Most of us want things we know to be impossible. And yet the most common dreams allegedly involve one's teeth falling out, flying through the sky, and being chased or hunted. Were I a dream interpreter, I would say you wish you could afford a foreign holiday but are being pursued by a dentist waving an unpaid bill. He clearly wants a foreign holiday as well.
Our own pipe dreams have had to be revised downwards in the light of recent events. There is a Burmese saying that when an elephant has a sore foot, even a mouse will nibble at it - in other words, when one thing goes wrong, others will follow as surely as love and marriage, is that still true? They used to go together like a horse and carriage, apparently you couldn't have one without the other.
And you can bet that as soon as we need a plumber more urgently than a Lamborghini, along comes a pandemic. These days it has become true that you can't get plumbers for love nor money, because everyone else is offering them money as well, probably more than you are.
And when one household repair is needed, others follow suit, as if each is trying to outdo the others in vying for your attention.
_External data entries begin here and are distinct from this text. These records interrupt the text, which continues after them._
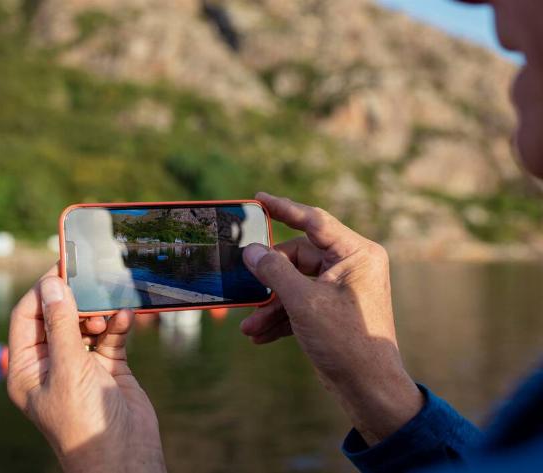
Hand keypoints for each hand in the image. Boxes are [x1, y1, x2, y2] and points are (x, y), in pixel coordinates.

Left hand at [7, 267, 165, 472]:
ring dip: (98, 313)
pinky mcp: (107, 367)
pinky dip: (118, 324)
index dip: (40, 291)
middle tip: (90, 282)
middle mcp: (51, 363)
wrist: (124, 456)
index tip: (60, 269)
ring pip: (85, 323)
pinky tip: (126, 318)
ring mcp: (80, 365)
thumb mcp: (67, 368)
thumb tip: (51, 285)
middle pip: (56, 316)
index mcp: (27, 368)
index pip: (25, 317)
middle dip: (73, 300)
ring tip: (107, 313)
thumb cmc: (84, 422)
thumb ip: (61, 324)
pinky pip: (110, 336)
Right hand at [242, 193, 422, 445]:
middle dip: (269, 280)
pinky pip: (301, 303)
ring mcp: (342, 289)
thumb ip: (273, 271)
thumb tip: (251, 250)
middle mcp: (351, 266)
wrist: (368, 388)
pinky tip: (260, 334)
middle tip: (243, 287)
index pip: (313, 221)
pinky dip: (281, 317)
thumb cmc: (346, 341)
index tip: (258, 198)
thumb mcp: (303, 302)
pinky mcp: (333, 310)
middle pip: (297, 258)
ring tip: (249, 325)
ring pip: (295, 284)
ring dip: (271, 304)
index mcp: (356, 254)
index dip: (283, 209)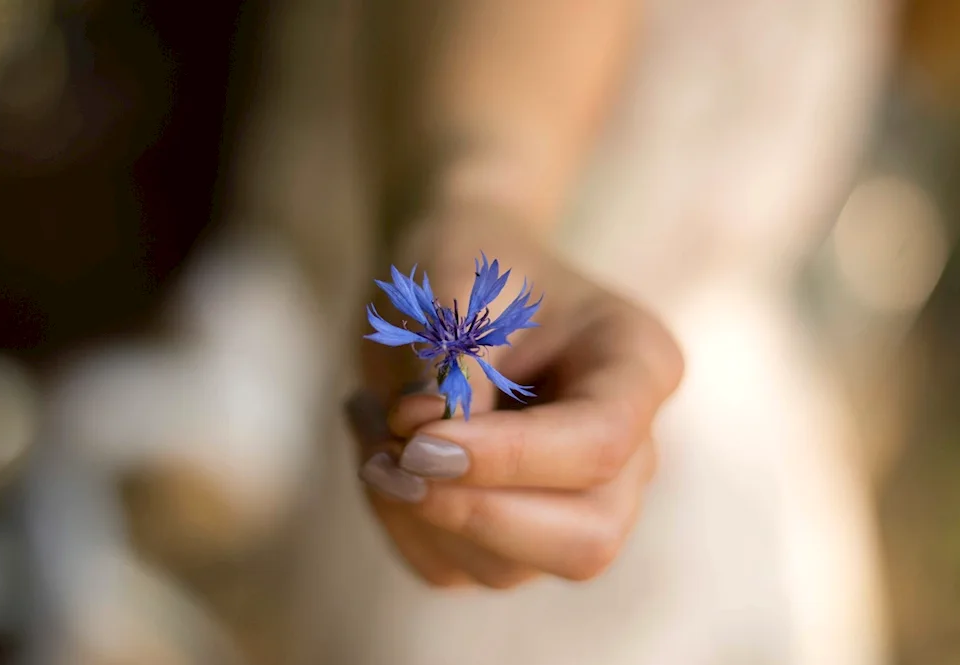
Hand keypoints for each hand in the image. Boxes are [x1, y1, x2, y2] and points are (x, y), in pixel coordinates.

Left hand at [345, 215, 683, 587]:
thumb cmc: (461, 262)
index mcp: (635, 364)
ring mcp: (573, 500)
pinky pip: (451, 567)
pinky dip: (395, 519)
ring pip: (507, 566)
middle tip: (385, 458)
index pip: (597, 444)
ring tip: (369, 417)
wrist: (449, 279)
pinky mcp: (511, 532)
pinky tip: (376, 446)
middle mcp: (625, 448)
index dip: (507, 457)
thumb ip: (444, 357)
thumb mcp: (448, 277)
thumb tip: (421, 442)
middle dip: (474, 512)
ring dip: (412, 508)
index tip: (415, 437)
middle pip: (587, 539)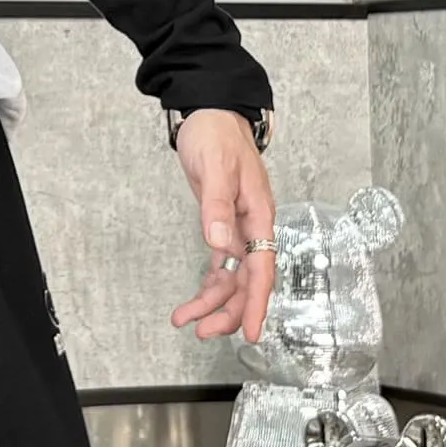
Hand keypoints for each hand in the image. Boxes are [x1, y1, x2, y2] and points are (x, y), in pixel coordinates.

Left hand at [169, 110, 276, 344]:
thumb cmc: (218, 134)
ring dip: (211, 304)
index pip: (262, 268)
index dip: (256, 303)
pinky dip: (206, 289)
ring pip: (232, 281)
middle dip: (228, 312)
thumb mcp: (216, 166)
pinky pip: (220, 269)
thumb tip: (219, 242)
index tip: (251, 331)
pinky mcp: (222, 229)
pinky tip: (190, 305)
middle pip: (247, 282)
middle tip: (202, 332)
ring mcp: (238, 230)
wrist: (210, 114)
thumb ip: (217, 206)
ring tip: (184, 320)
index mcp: (259, 215)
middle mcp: (252, 227)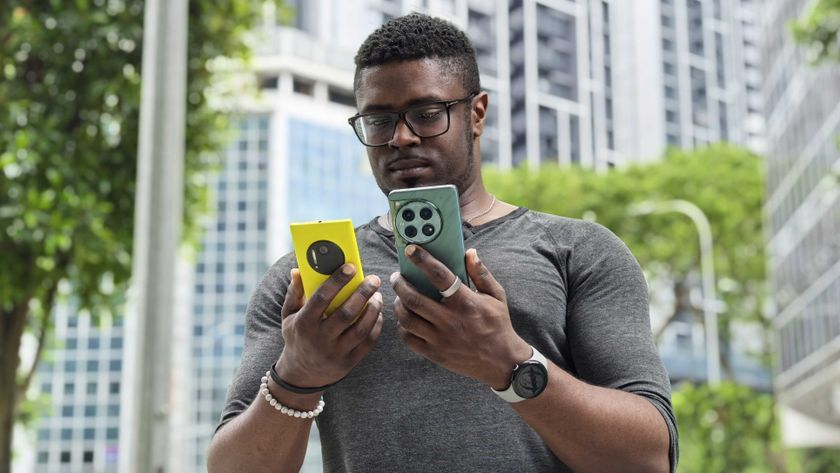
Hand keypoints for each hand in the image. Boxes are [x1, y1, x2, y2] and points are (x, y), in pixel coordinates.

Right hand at [275, 265, 383, 389]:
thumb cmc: (297, 336)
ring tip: (377, 295)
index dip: (337, 281)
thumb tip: (297, 270)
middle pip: (346, 313)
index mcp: (304, 323)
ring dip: (373, 309)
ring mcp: (336, 353)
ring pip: (361, 328)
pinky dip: (376, 325)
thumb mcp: (289, 315)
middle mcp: (320, 339)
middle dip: (363, 293)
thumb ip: (294, 293)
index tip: (350, 267)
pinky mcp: (349, 362)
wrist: (301, 374)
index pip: (321, 298)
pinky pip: (368, 342)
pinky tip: (377, 313)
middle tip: (374, 279)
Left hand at [390, 246, 531, 388]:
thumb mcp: (496, 296)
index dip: (423, 260)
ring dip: (398, 304)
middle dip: (400, 284)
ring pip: (407, 319)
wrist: (502, 362)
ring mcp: (440, 339)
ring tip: (398, 297)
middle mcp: (450, 320)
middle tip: (397, 276)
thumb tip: (470, 253)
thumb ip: (481, 274)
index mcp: (465, 302)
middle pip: (414, 298)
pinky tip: (405, 318)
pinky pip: (408, 338)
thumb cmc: (499, 325)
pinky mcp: (434, 354)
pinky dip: (402, 326)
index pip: (439, 275)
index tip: (411, 250)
A leak in the cistern is followed by a washing machine breakdown and then a dishwasher malfunction occurs before the cooker gives up the ghost just as the warranty expires.
A window frame has ceased to be airtight and a joiner is needed - or is it a carpenter? Or a glazier? The good old Yellow Pages were quicker than Google sometimes - not that you can Google anything when your electricity isn't working, or has your PT Hub gone down? Once it's dark perhaps we'll see things more clearly by moonlight.
There are still some candles somewhere if we can find the torch. I hope Netflix doesn't start acting up tonight, offering choices with blank spaces where illustrations should be. How many tradesmen from different households are permitted in the house at the same time, and does the presence of a tv engineer and an electrical engineer count as one engineer in total if they are half-brothers?
These Covid rules are as confusing as assembly guides for IKEA wardrobes. No sooner have we placed an order for assorted takeaways - Thai food for the joiner, glacé cherry pie for the glazier - than selected restaurants open and we race towards them, hoping to arrive before the people on benches in nearby parks can beat us to the few available seats. But just as we are leaving home, the plumber arrives.